Tuesday, October 19, 2010
The Philadelphia Eagles had been to the NFC Championship game in 2001 and ‘02, but Head Coach Andy Reid’s team was off to a slow start in 2003. They were embarrassed 17-0 by the reigning champions, the Tampa Bay Buccaneers, in the opening game that was also their regular season debut at the new Lincoln Financial Field, and then lost badly to the Patriots the following week. QB Donovan McNabb had been struggling through the first five games due to a bruised right thumb and lingered at the bottom of the passing rankings. The team’s record stood at 2-3 as they traveled to Giants Stadium to take on the division rival New York Giants on October 19.
The Giants were also underachieving at 2-3 under Head Coach Jim Fassel. The club had scored a total of 16 points in the prior two games as QB Kerry Collins tossed seven interceptions and no touchdown passes.
Philadelphia got the early advantage in its second possession of the game, driving 89 yards in 11 plays and highlighted by McNabb throwing to TE L.J. Smith for a 25-yard gain. RB Brian Westbrook ran around end for the last six yards and a touchdown that gave the Eagles a 7-0 lead.
Neither team was able to move the ball effectively for the remainder of the half. A promising second quarter drive by the Giants ended with TE Jeremy Shockey fumbling the ball away at the Philadelphia 19 yard line after a nine-yard gain on a pass from Collins. However, three plays later McNabb was intercepted by CB Will Allen and the Giants had the ball at the Eagles’ 29 with 1:23 remaining in the half. Brett Conway kicked a 39-yard field goal to make the score 7-3 at the intermission.

Saved entries:
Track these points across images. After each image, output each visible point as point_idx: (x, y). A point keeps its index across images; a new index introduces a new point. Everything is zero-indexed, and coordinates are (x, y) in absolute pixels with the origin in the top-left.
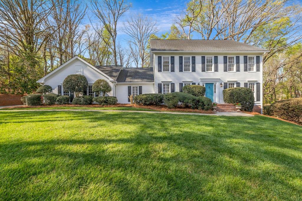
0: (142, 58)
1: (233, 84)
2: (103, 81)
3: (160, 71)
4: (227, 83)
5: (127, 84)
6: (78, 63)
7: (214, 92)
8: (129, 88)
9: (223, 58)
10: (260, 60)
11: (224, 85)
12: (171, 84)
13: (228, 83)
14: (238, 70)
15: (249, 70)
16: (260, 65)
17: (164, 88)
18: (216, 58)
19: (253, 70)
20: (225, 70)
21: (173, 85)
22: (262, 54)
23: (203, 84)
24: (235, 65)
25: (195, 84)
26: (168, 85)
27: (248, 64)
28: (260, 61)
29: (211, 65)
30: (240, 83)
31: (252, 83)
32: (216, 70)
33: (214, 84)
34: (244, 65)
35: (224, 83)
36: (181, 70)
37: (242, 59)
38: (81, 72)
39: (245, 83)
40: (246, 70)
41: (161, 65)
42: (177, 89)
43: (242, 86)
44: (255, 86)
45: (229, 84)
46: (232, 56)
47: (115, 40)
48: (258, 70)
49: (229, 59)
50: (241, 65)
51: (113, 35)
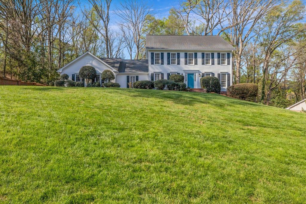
0: (137, 45)
1: (209, 75)
2: (109, 71)
3: (152, 63)
4: (204, 74)
5: (126, 74)
6: (88, 57)
7: (194, 81)
8: (128, 77)
9: (201, 54)
10: (230, 56)
12: (161, 74)
14: (213, 64)
15: (222, 64)
16: (230, 60)
17: (156, 77)
18: (196, 54)
19: (225, 64)
20: (203, 64)
21: (162, 74)
22: (231, 51)
23: (186, 74)
24: (211, 60)
25: (179, 74)
26: (159, 75)
27: (221, 59)
29: (192, 60)
30: (215, 73)
31: (224, 74)
32: (196, 63)
34: (217, 60)
35: (202, 74)
36: (169, 64)
37: (216, 55)
38: (90, 63)
39: (218, 74)
40: (219, 64)
41: (153, 59)
42: (165, 78)
43: (216, 76)
44: (226, 76)
46: (208, 53)
47: (107, 27)
48: (229, 64)
49: (206, 55)
50: (215, 60)
51: (105, 20)
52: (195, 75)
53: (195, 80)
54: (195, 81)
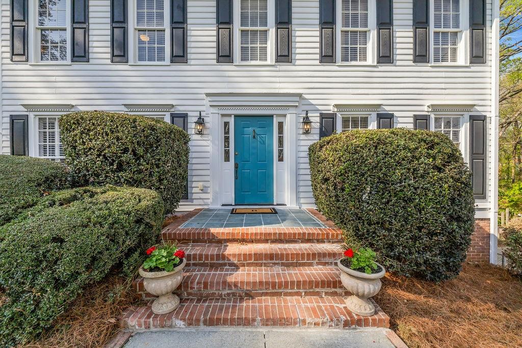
1: (365, 122)
3: (20, 56)
4: (332, 117)
7: (275, 158)
9: (318, 1)
10: (488, 12)
11: (321, 123)
13: (339, 116)
14: (386, 56)
15: (436, 60)
16: (489, 35)
19: (454, 59)
20: (327, 57)
23: (226, 119)
24: (373, 36)
25: (183, 117)
27: (432, 29)
28: (488, 18)
29: (264, 34)
30: (396, 114)
31: (451, 114)
32: (285, 56)
33: (276, 121)
34: (411, 34)
35: (323, 116)
36: (118, 55)
37: (403, 5)
39: (416, 118)
40: (421, 57)
41: (25, 27)
44: (464, 130)
45: (345, 122)
48: (478, 56)
50: (398, 34)
52: (281, 125)
53: (281, 152)
54: (281, 159)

Work task A: According to the game account, which player intercepted McNabb late in the first half?
Work task B: State how many lines of the listing contain the string "image", treating case as significant. Give only the number.

Written response A: CB Will Allen intercepted McNabb.

Written response B: 1